Артамонов помолчал, задумчиво глядя на стол с разложенными там бумагами и фотографиями. Юрий Андреевич, затаив дыхание, ждал его ответа. Он слышал весь разговор из сумки, которая висела здесь же, на спинке стула, и жестокие слова Мигулева задели его намного сильней, чем ежедневные потоки радиогрязи. Своему первому читателю он показался скучным – что, как выяснилось теперь, было далеко не самым обидным. Безвкусица, пошлость, банальность… – это уже звучало смертным приговором. Неужели доцент согласится? По возрасту он казался ровесником Юрия Андреевича и, значит, видел в жизни примерно то же, что и тот: почивший в сытости век больших надежд, Первую мировую войну, революцию, Гражданскую, двадцатые годы… Уж такой-то человек должен кое-что понимать – в отличие от недалекого Восьмеркина или озлобленного жизненными невзгодами Мигулева.

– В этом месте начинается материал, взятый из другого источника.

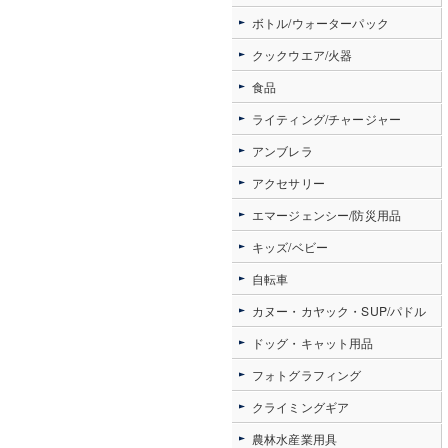
ボトル/ウォーターパック
クックウエア/火器
食品
ライティング/チャージャー
アンブレラ
アクセサリー
エマージェンシー/防災用品
キッズ/ベビー
自転車
カヌー・カヤック・SUP/パドル
ドッグ・キャット用品
フォトグラフィング
クライミングギア
農林水産業用具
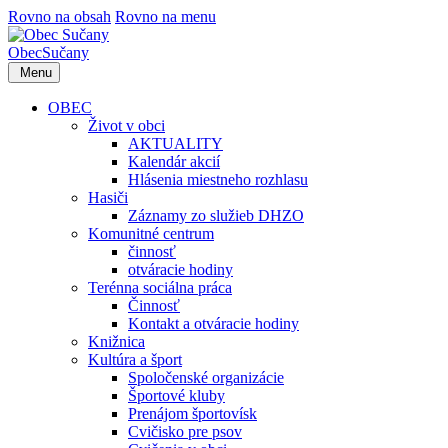
Rovno na obsah
Rovno na menu
Obec
Sučany
Menu
OBEC
Život v obci
AKTUALITY
Kalendár akcií
Hlásenia miestneho rozhlasu
Hasiči
Záznamy zo služieb DHZO
Komunitné centrum
činnosť
otváracie hodiny
Terénna sociálna práca
Činnosť
Kontakt a otváracie hodiny
Knižnica
Kultúra a šport
Spoločenské organizácie
Športové kluby
Prenájom športovísk
Cvičisko pre psov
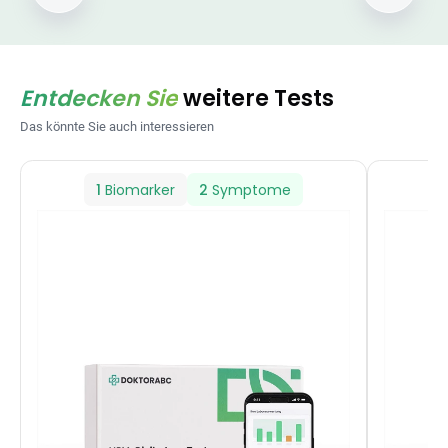
Entdecken Sie
weitere Tests
Das könnte Sie auch interessieren
1
Biomarker
2
Symptome
1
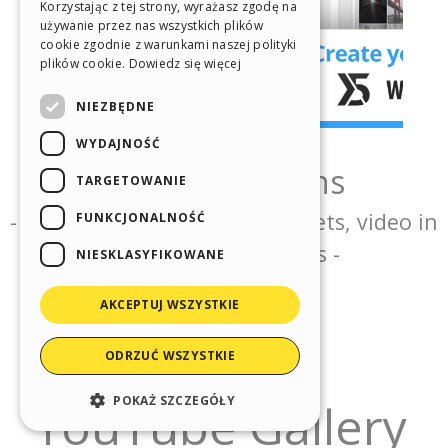
Korzystając z tej strony, wyrażasz zgodę na
SPANISH
używanie przez nas wszystkich plików
cookie zgodnie z warunkami naszej polityki
PORTUGUESE
plików cookie.
Dowiedz się więcej
POLISH
NIEZBĘDNE
RUSSIAN
WYDAJNOŚĆ
FRENCH
TARGETOWANIE
FUNKCJONALNOŚĆ
NIESKLASYFIKOWANE
AKCEPTUJ WSZYSTKIE
ODRZUĆ WSZYSTKIE
POKAŻ SZCZEGÓŁY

– Думаю, ты прав: роман слабый, – проговорил наконец Артамонов. – Проза хороша, словом он владеет мастерски, видно, что поэт написал. Но для романной формы этого маловато. Должна быть жизнь, объем, натуральное дыхание, а там в этом смысле плоско, как на плакате.
Сердце Юрия Андреевича упало. Это он-то плоский, плакатный, неживой?
– Но иначе, видимо, и быть не могло, – развел руками доцент. – Потому как евреем написано.
Мигулев удивленно поднял брови.
– Что вы имеете в виду, Алексей Алексеевич? Что, еврей не может писать про русских?
– Может, конечно, может. Но правдиво при этом получится, только в одном случае: если он пишет с позиции еврея. А тут автор пытается писать о русских как бы изнутри, как бы с точки зрения воображенного им русского писателя.
– Не уверен, что понял, – покачал головой Мигулев.
– Смотри, Лева, – сказал Артамонов. – Возьмем ситуацию наоборот. Как пишут о евреях русские? Гоголь, Пушкин, Достоевский, Тургенев… Пишут отстраненно: когда грубо, когда насмешливо, когда с презрением, когда с жалостью, когда с отвращением. Но всегда именно так, глядя со стороны. Это и есть правда, потому что евреи на Руси – посторонние люди, чужие, непонятные.
– Ну, допустим. И что?
– А то, что представь теперь другой вариант, когда тот же русский писатель берется описывать евреев как бы изнутри, как бы с точки зрения самих евреев. Может ли получиться у него что-либо другое, кроме сусальной банальности, вранья, ерунды на постном масле? Нет, не может, поскольку предмета он знать не знает, чувствовать не чувствует. Русские за это не берутся, и правильно делают. Потому что известно: не в свои сани не садись.